Beoordeling van het bewijs
Standpunt van de officier van justitie
De officier van justitie heeft vrijspraak gevorderd van feit 1 primair en veroordeling voor de feiten 1 subsidiair, 2 en 3. Zij heeft daartoe het volgende betoogd.
Ten aanzien van feit 1 is op grond van de aangifte en onder meer de verklaringen van getuigen [getuige 1] , [getuige 2] , [getuige 3] , [getuige 4] te bewijzen dat verdachte aangever in de rug heeft gestoken. Nu niet bekend is waarmee verdachte heeft gestoken, er is geen mes aangetroffen, kan een poging tot doodslag niet worden bewezen. Gelet op de plaats van het lichaam waar verdachte aangever heeft gestoken, bovenin de rug, en de medische verklaring die over aangever is opgemaakt kan de subsidiair ten laste gelegde poging tot zware mishandeling wel worden bewezen.
Feit 2 kan worden bewezen op grond van de aangifte, de verklaring van verdachte dat hij een mes in de hand had en de getuigenverklaringen van [getuige 5] en [getuige 6] .
Feit 3 kan worden bewezen op grond van de aangifte, de verklaring van verdachte dat hij aangever heeft geduwd, de getuigenverklaringen van [getuige 6] en [getuige 7] en het proces-verbaal betreffende de omschrijving van de beelden die van het feit zijn gemaakt.
Standpunt van de verdediging
De raadsvrouw heeft betoogd dat verdachte integraal van het ten laste gelegde moet worden vrijgesproken en heeft daartoe het volgende aangevoerd.

Opdracht 1 →
Op welke bewijsmiddelen baseert de officier van justitie in de tekst over de bewijsbeoordeling het bewijs van feit 3? Noem ze allemaal.
Opdracht 2 →
Vervolg de tekst over de bewijsbeoordeling na de laatste zin.
De regels hieronder staan los van de tekst over de bewijsbeoordeling.

Aangeleverde gegevens →
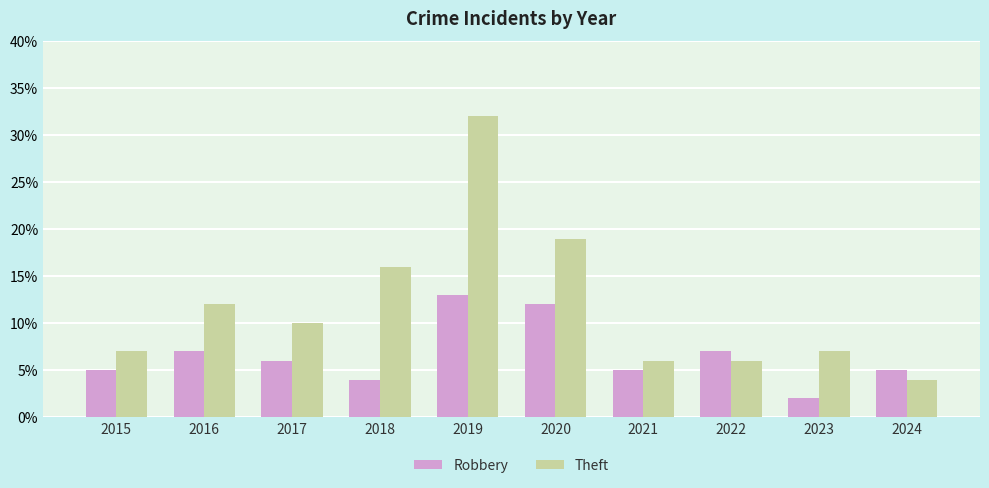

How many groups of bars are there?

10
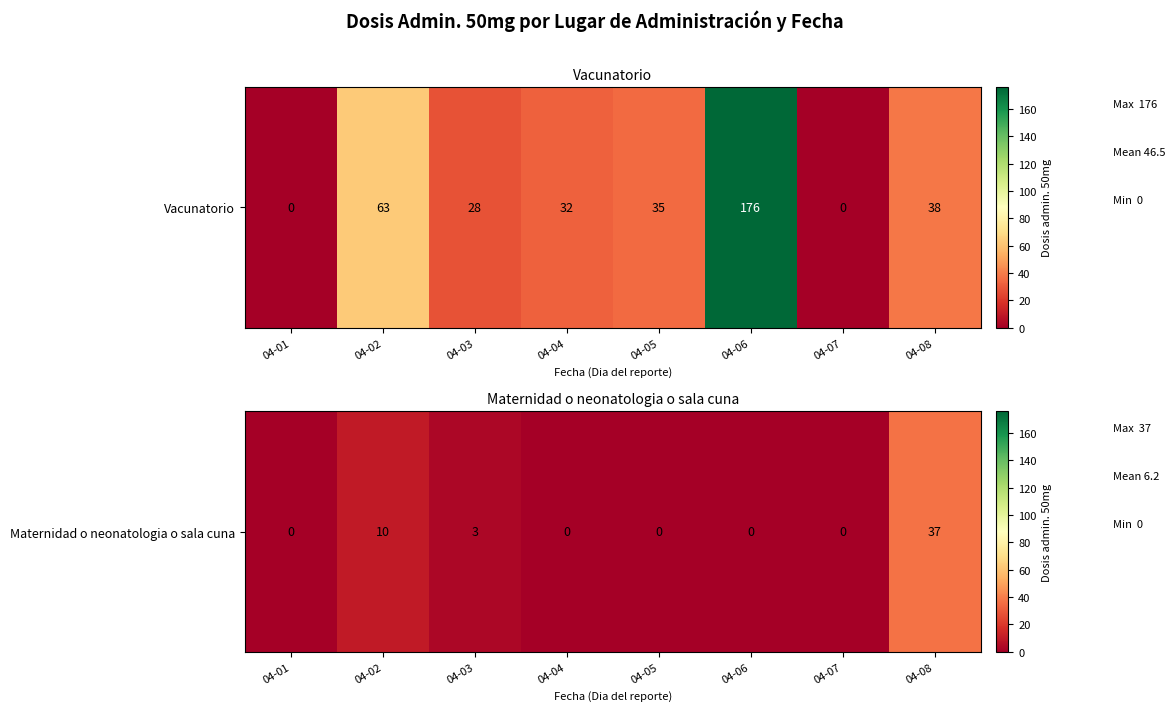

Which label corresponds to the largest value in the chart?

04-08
---
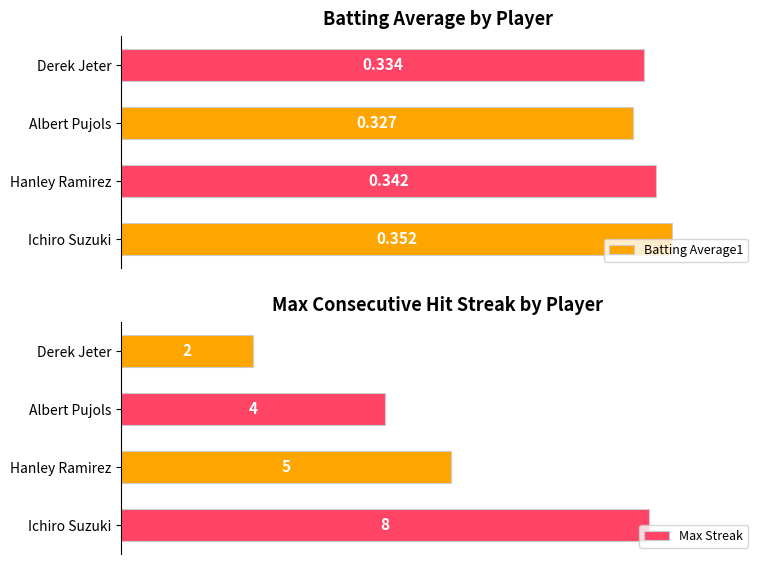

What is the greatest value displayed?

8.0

Uitwerking 1 →
- de aangifte
- de verklaring van verdachte dat hij aangever heeft geduwd
- de getuigenverklaring van [getuige 6]
- de getuigenverklaring van [getuige 7]
- het proces-verbaal betreffende de omschrijving van de beelden die van het feit zijn gemaakt

Uitwerking 2 →
Ten aanzien van feit 1 is van belang dat aangever verdachte niet heeft herkend en dat hij geen mes heeft gezien. Uit de medische verklaring die over het letsel van aangever is opgesteld volgt dat de chirurg niet met zekerheid kan duiden dat de betreffende wond is veroorzaakt door een steekwapen. Van mogelijk dodelijk letsel dan wel de kans daarop, is geen sprake. Een forensisch medische verklaring ontbreekt. Verder kan niet worden vastgesteld dat verdachte de door getuigen genoemde donkere, of Somalische, jongen is geweest die aangever zou hebben gestoken. Ook de rechter-commissaris vond ten tijde van de toetsing van de inverzekeringstelling de beschrijving van de "Somalische jongen" te weinig specifiek om hem te koppelen aan verdachte. Verdachte heeft het feit ontkend. Hij heeft verklaard dat hij in verband met een geblesseerde enkel moeilijk kon lopen en dat hij de hele nacht bij zijn buurman [naam] op de kamer is geweest. Verdachte dient mitsdien te worden vrijgesproken van zowel het primair als subsidiair ten laste gelegde.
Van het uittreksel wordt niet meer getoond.